The latter bill amended an existing Peer Review Protections law, adding patient safety review to the perview of peer review. The hospital accreditation organization JCAHO was specifically granted PRO protections, thereby addressing most of the fears and removing some of the impediments to participation by hospitals that previously indicated reluctance to participate.

Another fortuitous event that spurred the lagging participation of hospitals across the State was a successful application for federal grant funding. Beginning 9/30/2004 and extending to 9/29/2007, the West Virginia Medical Institute (WVMI), working with the West Virginia Hospital Association (WVHA), received a 3-year matching grant addressing Health Information Technology from AHRQ [# UC1 HS14920 in the amount of $1.7M. This grant was designed to extend the Patient Safety Program to Critical Access Hospitals (CAH) and other rural hospitals in West Virginia by providing dedicated computers, software, and Internet access to rural providers.

Other grant partners include the West Virginia State Office of Rural Health, Verizon, and Quantros, Inc., the software supplier.

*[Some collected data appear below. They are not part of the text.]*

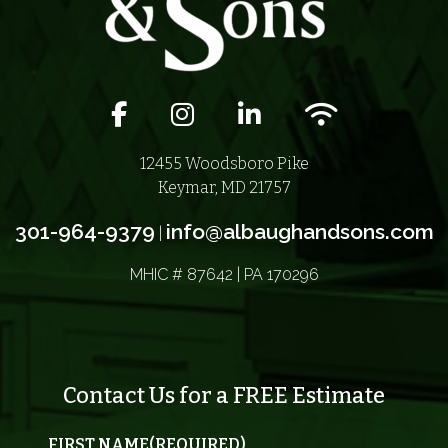
Facebook icon
Instagram icon
LinkedIn icon
Wifi icon
12455 Woodsboro Pike
Keymar, MD 21757
301-964-9379
info@albaughandsons.com
|
MHIC # 87642 | PA 170296
Contact Us for a FREE Estimate
FIRST NAME
(REQUIRED)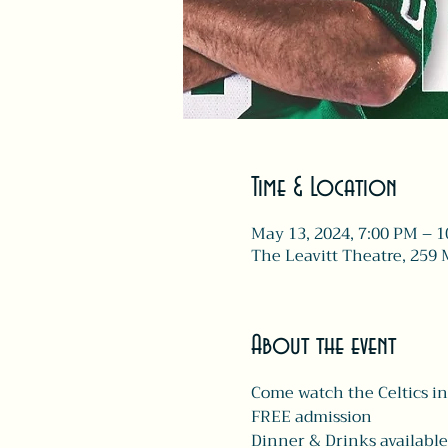
Time & Location
May 13, 2024, 7:00 PM – 
The Leavitt Theatre, 259 
About the event
Come watch the Celtics in
FREE admission 
Dinner & Drinks available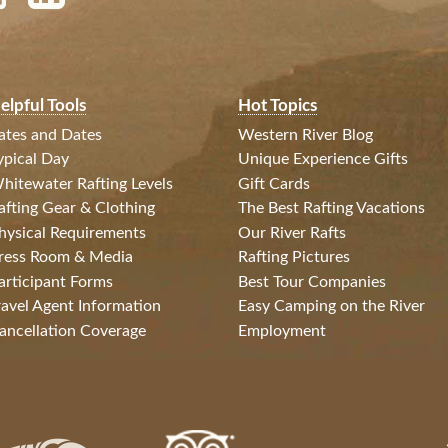
elpful Tools
Hot Topics
ates and Dates
Western River Blog
ypical Day
Unique Experience Gifts
hitewater Rafting Levels
Gift Cards
afting Gear & Clothing
The Best Rafting Vacations
hysical Requirements
Our River Rafts
ress Room & Media
Rafting Pictures
articipant Forms
Best Tour Companies
ravel Agent Information
Easy Camping on the River
ancellation Coverage
Employment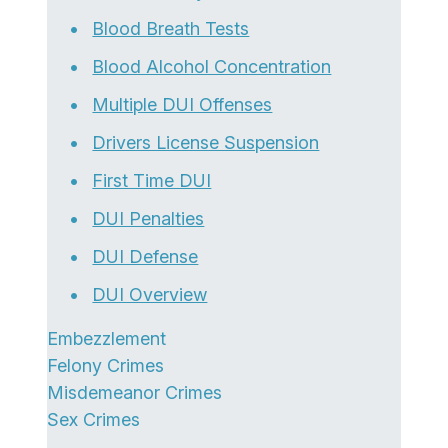
Blood Breath Tests
Blood Alcohol Concentration
Multiple DUI Offenses
Drivers License Suspension
First Time DUI
DUI Penalties
DUI Defense
DUI Overview
Embezzlement
Felony Crimes
Misdemeanor Crimes
Sex Crimes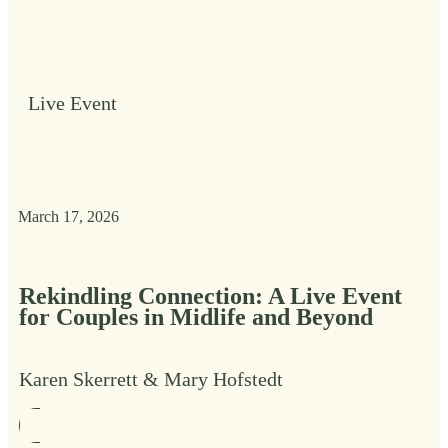
Live Event
March 17, 2026
Rekindling Connection: A Live Event
for Couples in Midlife and Beyond
Karen Skerrett & Mary Hofstedt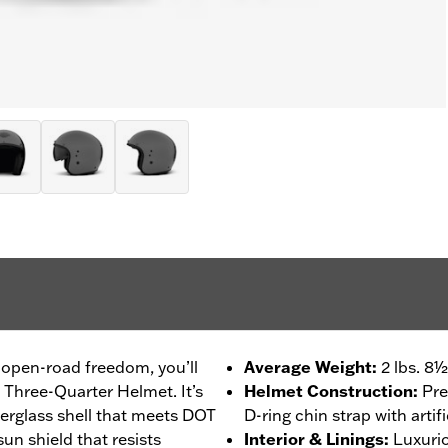
 open-road freedom, you’ll
Average Weight
:
2 lbs. 8½
 Three-Quarter Helmet. It’s
Helmet Construction
:
Pre
erglass shell that meets DOT
D-ring chin strap with artifi
un shield that resists
Interior & Linings
:
Luxurio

The grant funding spurred additional hospital participation in the Internet-based reporting system. Of the 73 acute care hospitals, specialty hospitals, and health systems represented by the West Virginia Hospital Association (WVHA), 54 of them were targeted as potential participants, and the AHRQ grant specifically targeted a maximum of 24 rural and Critical Access Hospitals. Participating hospitals increased from 7 hospitals in 2004 to 27 hospitals in 2005, and this latter group included 12 of the 14 targeted Critical Access Hospitals (CAHs) in West Virginia. In mid-2006, WVMI reported that 29 hospitals have reported slightly over 20,000 events.

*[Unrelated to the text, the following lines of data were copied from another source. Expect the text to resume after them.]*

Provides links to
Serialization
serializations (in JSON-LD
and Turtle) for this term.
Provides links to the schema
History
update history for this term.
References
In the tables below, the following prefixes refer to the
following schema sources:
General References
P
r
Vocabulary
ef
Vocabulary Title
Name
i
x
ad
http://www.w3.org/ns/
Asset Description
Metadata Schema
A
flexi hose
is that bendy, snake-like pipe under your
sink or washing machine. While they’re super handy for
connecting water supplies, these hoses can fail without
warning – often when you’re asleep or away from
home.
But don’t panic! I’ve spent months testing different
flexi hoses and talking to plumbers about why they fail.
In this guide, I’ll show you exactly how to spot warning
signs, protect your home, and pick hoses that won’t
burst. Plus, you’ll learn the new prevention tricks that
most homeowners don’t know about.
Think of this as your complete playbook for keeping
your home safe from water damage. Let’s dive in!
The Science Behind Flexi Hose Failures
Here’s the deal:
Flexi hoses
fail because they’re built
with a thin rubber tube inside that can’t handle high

Along with Oregon, West Virginia is one of two states with entirely voluntary medical error reporting programs. The West Virginia program, which has no participation of regulatory authorities, provides no public disclosure and/or reporting. Furthermore, root cause analyses and development of action plans in response to reporting of errors are not obligatory, although these actions are recommended as part of JCAHO's voluntary sentinel event reporting program. In contra-distinction, Oregon has participation of the Oregon Patient Safety Commission, which is a non-regulatory 'semi-independent state agency,' and much of the maintenance costs for the program will be borne by the participating healthcare facilities. Oregon facility participation requires root cause analysis and development of action plans in response to errors. Like West Virginia, no facilities are identied in Oregon, but unlike West Virginia, Oregon requires annual reporting of aggregate facility information to the legislature and the public.